## [Atividades]
1. Reproduza literalmente o trecho do texto sobre o salário-família do servidor entre "Quem pode gerar" e "por ato periódico.", inclusive.
2. Dê sequência ao texto sobre o salário-família do servidor, começando logo após a última frase apresentada.

## [Trecho do texto]
:::::
Salário-família do servidor: a quem se destina o benefício

Por · Revisão: Rafael Toledo · Atualizado em 2026-08-06 · 4 fontes oficiais verificadas

O salário-família pode alcançar servidor federal de baixa renda, mas não nasce apenas da existência de um dependente. É preciso conferir a remuneração mensal do titular perante o limite atualizado periodicamente, a idade ou invalidez do filho ou equiparado e as regras de dependência econômica. Misturar esses critérios leva tanto a prometer benefício a quem supera o teto quanto a negar uma cota por olhar apenas a renda do dependente.

Quem pode gerar cota de salário-família

Na aplicação administrativa atual, a cota é ligada a filho ou equiparado com menos de 14 anos, ou inválido de qualquer idade, desde que o servidor se enquadre como trabalhador de baixa renda. A Constituição assegura o salário-família em razão do dependente do trabalhador de baixa renda, e os limites de remuneração e o valor da cota são atualizados por ato periódico.
:::::
## [Material fornecido]
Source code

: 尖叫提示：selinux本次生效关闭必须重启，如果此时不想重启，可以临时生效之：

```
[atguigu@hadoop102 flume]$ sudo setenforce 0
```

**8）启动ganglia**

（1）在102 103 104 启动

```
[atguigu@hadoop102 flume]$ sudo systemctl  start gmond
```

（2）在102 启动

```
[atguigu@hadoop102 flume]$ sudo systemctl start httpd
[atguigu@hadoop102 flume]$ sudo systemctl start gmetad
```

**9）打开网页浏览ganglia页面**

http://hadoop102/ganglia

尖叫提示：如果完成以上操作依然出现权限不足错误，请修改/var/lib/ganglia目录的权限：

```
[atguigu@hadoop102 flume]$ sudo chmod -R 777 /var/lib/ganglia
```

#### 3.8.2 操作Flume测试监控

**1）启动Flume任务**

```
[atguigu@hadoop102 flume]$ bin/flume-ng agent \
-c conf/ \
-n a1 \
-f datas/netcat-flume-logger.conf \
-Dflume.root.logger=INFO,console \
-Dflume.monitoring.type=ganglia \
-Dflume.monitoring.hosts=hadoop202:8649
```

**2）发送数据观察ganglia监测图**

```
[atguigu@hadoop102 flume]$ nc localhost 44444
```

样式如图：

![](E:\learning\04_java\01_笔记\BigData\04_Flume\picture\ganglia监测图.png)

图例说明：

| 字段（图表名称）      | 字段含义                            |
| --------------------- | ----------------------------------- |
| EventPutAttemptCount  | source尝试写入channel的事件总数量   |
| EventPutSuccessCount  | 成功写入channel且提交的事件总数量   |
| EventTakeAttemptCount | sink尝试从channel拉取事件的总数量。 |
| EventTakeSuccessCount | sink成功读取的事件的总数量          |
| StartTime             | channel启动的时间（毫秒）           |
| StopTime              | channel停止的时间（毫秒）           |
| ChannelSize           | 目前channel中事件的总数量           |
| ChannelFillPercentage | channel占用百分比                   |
:::::
## [Respostas às atividades]
1.
Quem pode gerar cota de salário-família

Na aplicação administrativa atual, a cota é ligada a filho ou equiparado com menos de 14 anos, ou inválido de qualquer idade, desde que o servidor se enquadre como trabalhador de baixa renda. A Constituição assegura o salário-família em razão do dependente do trabalhador de baixa renda, e os limites de remuneração e o valor da cota são atualizados por ato periódico.

2.
Os arts. 197 e 198 da Lei 8.112 continuam relevantes para a disciplina estatutária e a dependência econômica, mas sua lista não deve ser lida isoladamente para prometer cota a cônjuge, pai, mãe ou filho adulto não inválido. Antes do requerimento, a unidade de gestão de pessoas deve confirmar a categoria do dependente e o limite vigente para o mês de pagamento.

A renda do titular e a do dependente cumprem papéis diferentes

O primeiro filtro é a remuneração mensal do servidor: se ela ultrapassa a faixa máxima vigente para o salário-família, não há cota. O valor muda por ato ministerial, por isso a página oficial atualizada deve ser consultada no mês do pedido em vez de se reutilizar um teto antigo. Esse requisito decorre da proteção constitucional ao trabalhador de baixa renda.

Há ainda a regra do art. 198 da Lei 8.112: não se configura dependência econômica quando o beneficiário indicado recebe rendimento do trabalho ou de outra fonte, inclusive pensão ou aposentadoria, em valor igual ou superior ao salário-mínimo. A renda do dependente é, portanto, um filtro adicional; ela não substitui nem elimina a verificação da remuneração do servidor titular.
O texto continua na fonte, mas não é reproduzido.